# Gestation period for cows?



## Bisket11 (May 6, 2010)

What is the gestation period for heifers and should I separate a heifer when the time comes near? Also one heifer aborted after 3 months but after that she came into heat. They are with a bull 24/7. I have not seen any signs of heat since then. Could she be pregnant? I has been 3 months since she aborted.


----------



## G. Seddon (May 16, 2005)

Here's a link to a gestational chart: http://www.cattletoday.com/gestation.shtml. For most breeds, it's 283 days, but a cow can calve as much as 2 weeks before or after her due date and still be in the "normal" range.

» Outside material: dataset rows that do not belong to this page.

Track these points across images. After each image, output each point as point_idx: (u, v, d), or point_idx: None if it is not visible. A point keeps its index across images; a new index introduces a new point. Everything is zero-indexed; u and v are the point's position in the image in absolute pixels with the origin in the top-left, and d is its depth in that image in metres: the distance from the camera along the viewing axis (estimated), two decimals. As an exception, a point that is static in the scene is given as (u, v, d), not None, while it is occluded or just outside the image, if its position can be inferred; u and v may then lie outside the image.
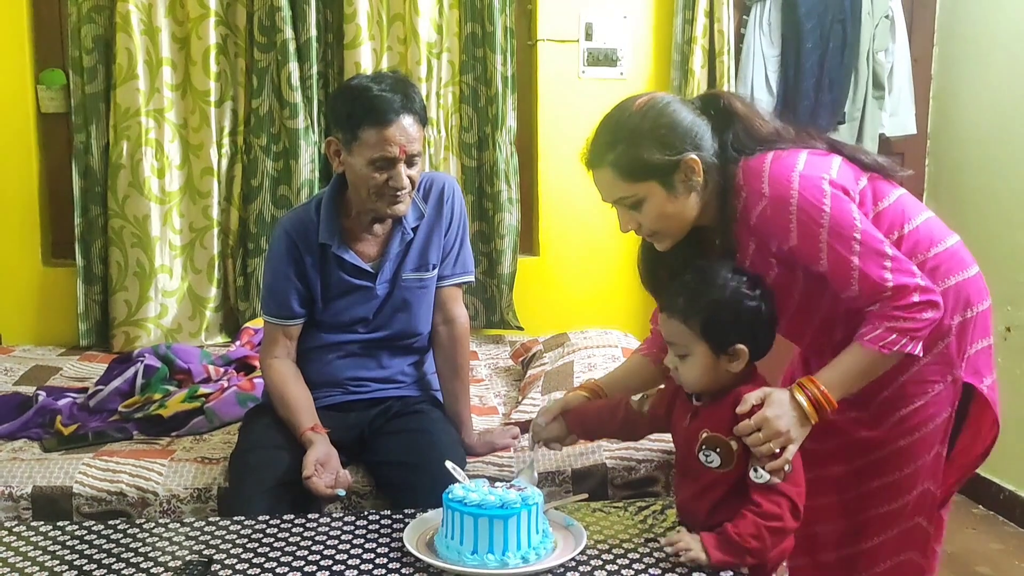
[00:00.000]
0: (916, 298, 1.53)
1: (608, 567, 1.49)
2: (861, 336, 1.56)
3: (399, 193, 1.93)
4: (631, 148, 1.59)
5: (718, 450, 1.52)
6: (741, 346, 1.54)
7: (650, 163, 1.58)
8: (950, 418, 1.69)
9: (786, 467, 1.50)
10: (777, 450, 1.49)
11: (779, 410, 1.50)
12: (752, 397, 1.52)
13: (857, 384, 1.59)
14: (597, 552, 1.53)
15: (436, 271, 2.10)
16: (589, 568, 1.48)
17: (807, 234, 1.56)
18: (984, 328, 1.70)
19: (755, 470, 1.51)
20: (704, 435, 1.54)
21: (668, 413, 1.68)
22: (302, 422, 1.94)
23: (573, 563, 1.48)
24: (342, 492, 1.82)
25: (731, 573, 1.46)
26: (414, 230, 2.06)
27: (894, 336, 1.53)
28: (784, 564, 1.68)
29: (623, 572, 1.47)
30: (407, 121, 1.89)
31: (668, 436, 1.77)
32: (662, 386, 1.74)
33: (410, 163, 1.93)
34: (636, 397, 1.80)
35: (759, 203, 1.59)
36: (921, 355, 1.58)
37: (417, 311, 2.10)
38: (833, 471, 1.78)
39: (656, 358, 1.81)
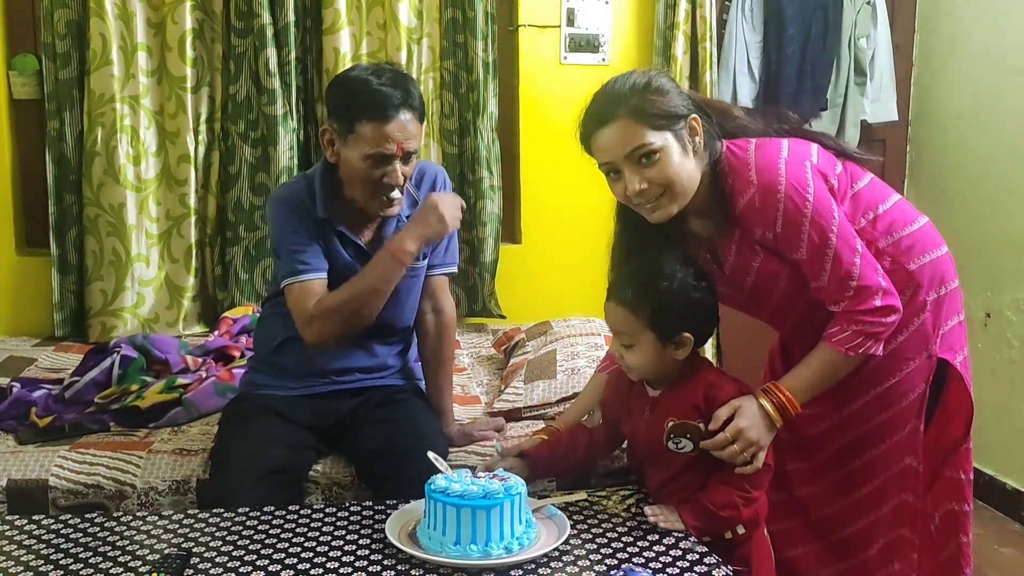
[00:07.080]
0: (878, 302, 1.59)
1: (592, 556, 1.48)
2: (829, 336, 1.62)
3: (393, 194, 1.90)
4: (653, 96, 1.58)
5: (688, 436, 1.58)
6: (687, 335, 1.60)
7: (670, 111, 1.58)
8: (924, 393, 1.73)
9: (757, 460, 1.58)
10: (749, 457, 1.57)
11: (750, 420, 1.57)
12: (722, 412, 1.57)
13: (821, 387, 1.66)
14: (580, 541, 1.53)
15: (427, 261, 2.07)
16: (572, 558, 1.47)
17: (791, 222, 1.59)
18: (956, 305, 1.75)
19: None
20: (671, 423, 1.59)
21: (623, 409, 1.71)
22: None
23: (556, 553, 1.48)
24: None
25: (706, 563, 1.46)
26: (407, 218, 2.01)
27: (860, 339, 1.60)
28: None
29: (607, 561, 1.47)
30: (406, 117, 1.85)
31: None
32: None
33: (406, 160, 1.89)
34: (584, 419, 1.86)
35: (747, 191, 1.60)
36: (881, 353, 1.63)
37: (406, 300, 2.06)
38: (818, 457, 1.82)
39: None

If your heifer is in a large pasture, I would say yes, bring her into a smaller, secure enclosure where you can easily keep an eye on her. It sure beats wandering around a 10-acre pasture in the dark looking for a cow in labor. Make sure she has shelter, water, and hay.

When I turn the bull in with cows or heifers, I watch for activity and mark it on the calendar. Then I make a note about 19-20 days from that date so that I can watch the cow/heifer for any signs of heat; this is not a sure thing, but helpful. 

If the bull is with cows year-round, you may have cows calving at all times of the year -- deep winter, hot summer, etc. In your location, I would think you'd want your cows to calve in the winter. Summer calving is VERY stressful; people lose cows and calves due to the heat. Cold weather calving is easier on cows and calves than hot weather. Also, weaning several calves together is easier on everyone than weaning one at a time throughout the year.

The heifer that aborted could be pregnant or may not be pregnant. Your vet can do a pregnancy check or draw blood for Biopryn testing and then you'd know for sure.


----------



## Bisket11 (May 6, 2010)

Thank you so much for the information. I only have 2 heifers and one bull for now. I have purchased 2 more calves this month but, have to keep them separate until they are old enough to put with the bull. Both heifers were breed close together but, now one is 3 months apart if she is breed. Wouldn't she show signs of heat since then? It has been since May that she aborted.


----------



## Chixarecute (Nov 19, 2004)

If she was cycling normally & was not pregnant, she would have shown signs of heat. It is possible for cows to not be pregnant and to not cycle normally. There are also "silent" heats.

If you keep the heifers in a smaller paddock closer to calving, you can monitor their labor/progress and intervene easier if necessary. You'll also be able to better determine if the calf has nursed & gotten colostrum. Some heifers are clueless about licking off the calf, allowing it to nurse. Not many, but some.


----------